→ **PROBLEM DETAILS**: In the data below, how many lines contain the string "fill"? Reply with the number only.

→ **RECORDS PROVIDED**:
--
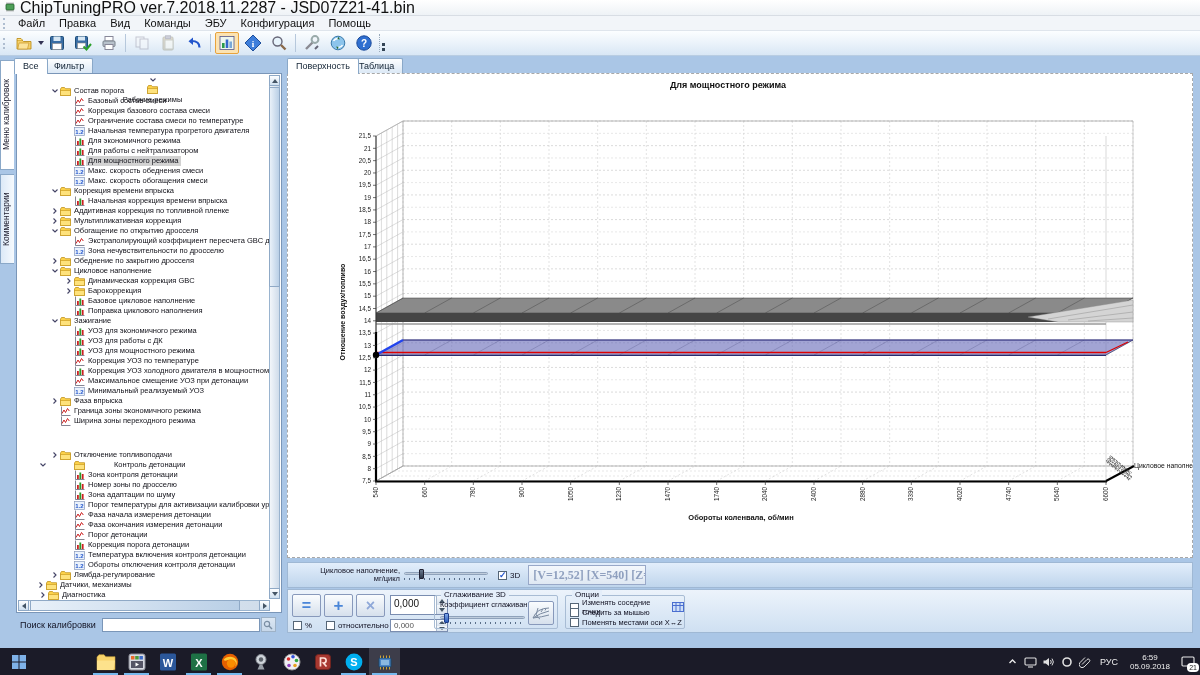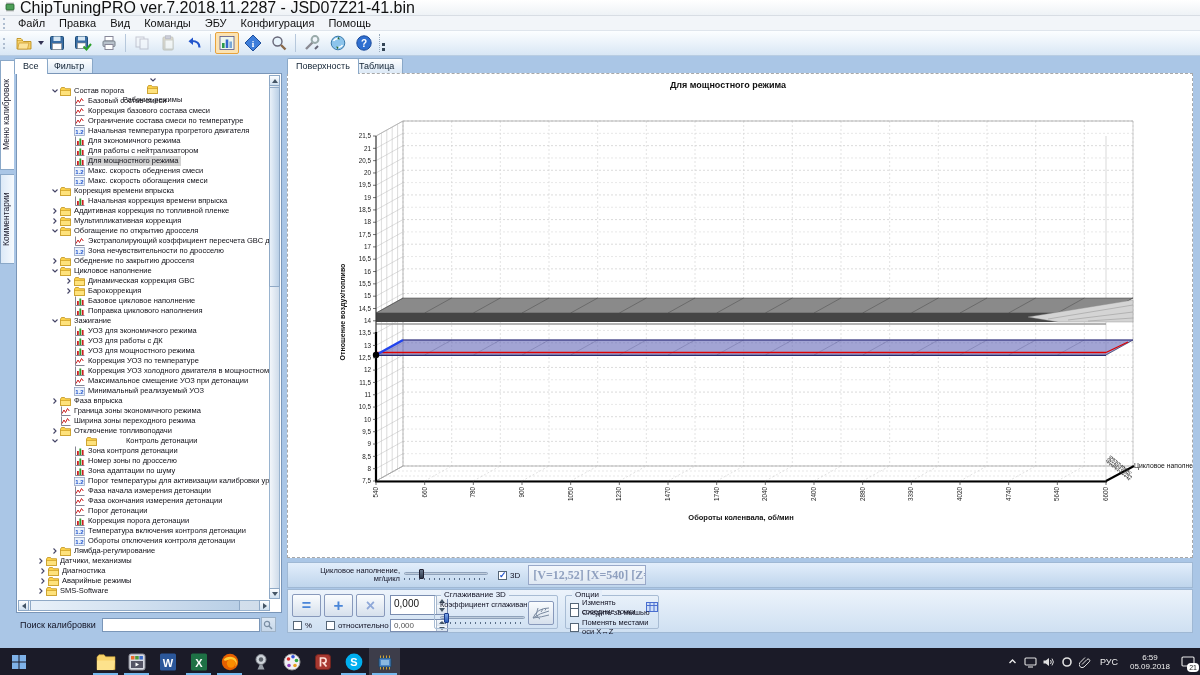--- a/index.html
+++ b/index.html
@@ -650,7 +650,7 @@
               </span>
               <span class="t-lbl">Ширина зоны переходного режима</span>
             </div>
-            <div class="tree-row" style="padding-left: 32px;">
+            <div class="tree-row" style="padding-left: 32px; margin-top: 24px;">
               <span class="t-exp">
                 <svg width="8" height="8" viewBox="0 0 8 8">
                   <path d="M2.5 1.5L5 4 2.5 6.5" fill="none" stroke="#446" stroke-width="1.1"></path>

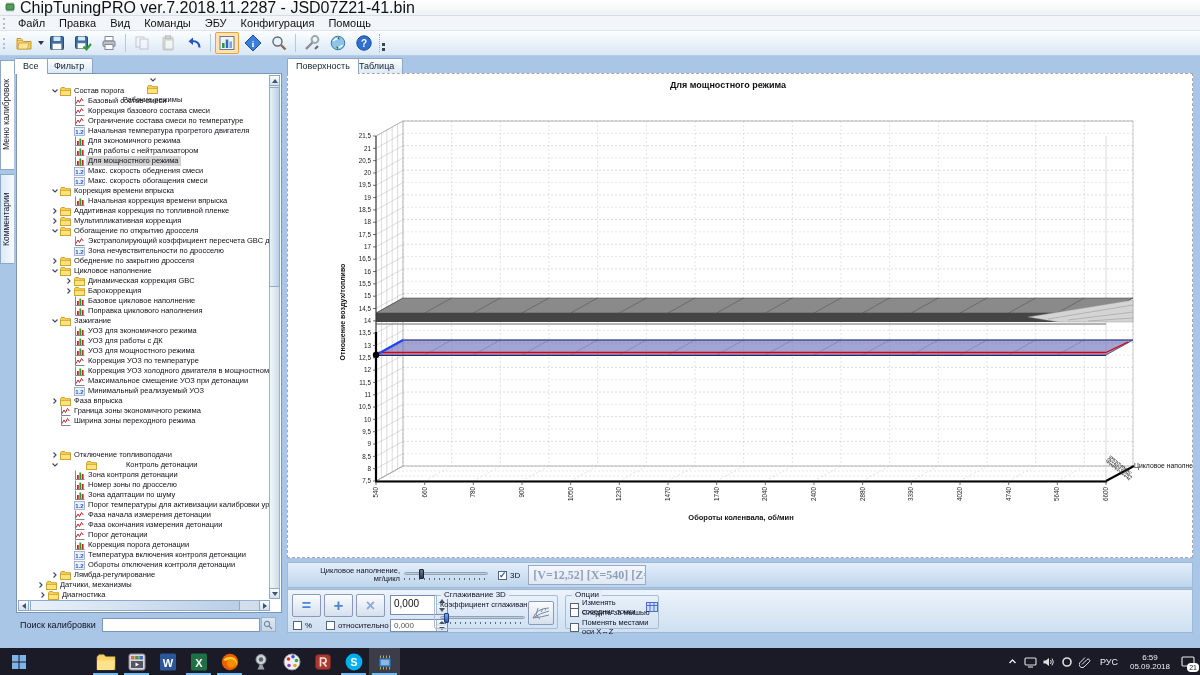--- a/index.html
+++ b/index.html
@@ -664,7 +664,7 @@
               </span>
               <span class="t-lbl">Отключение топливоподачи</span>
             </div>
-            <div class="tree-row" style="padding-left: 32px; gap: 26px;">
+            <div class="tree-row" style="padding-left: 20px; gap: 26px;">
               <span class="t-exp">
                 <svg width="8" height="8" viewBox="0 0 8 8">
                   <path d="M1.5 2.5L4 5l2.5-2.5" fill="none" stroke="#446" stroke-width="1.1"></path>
--
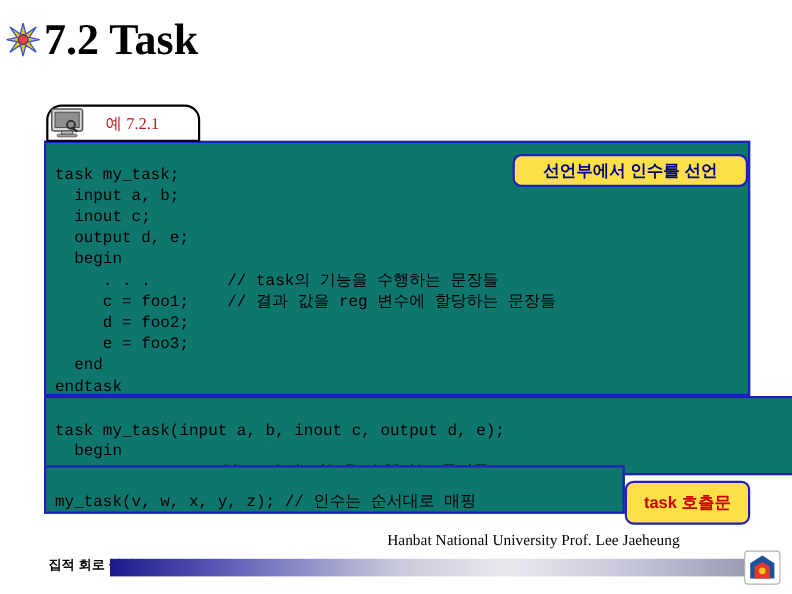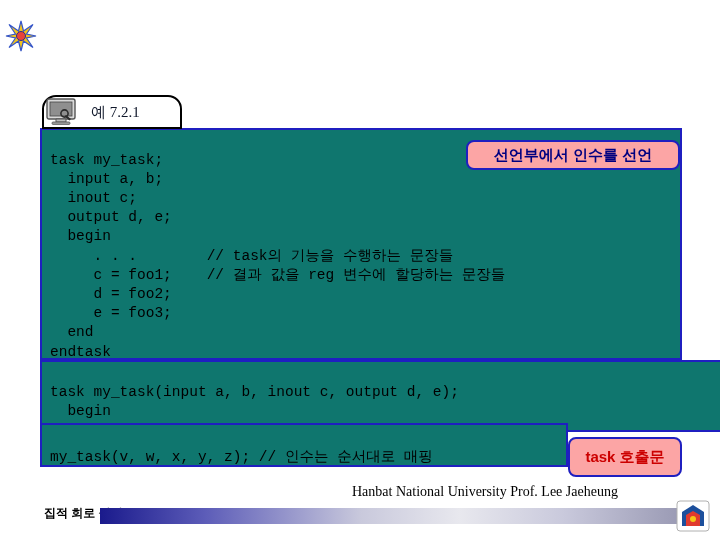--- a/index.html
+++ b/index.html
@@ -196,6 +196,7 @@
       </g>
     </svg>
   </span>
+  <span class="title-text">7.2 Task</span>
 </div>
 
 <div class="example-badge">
--
→ **RESULT OF THIS EXERCISE**: 2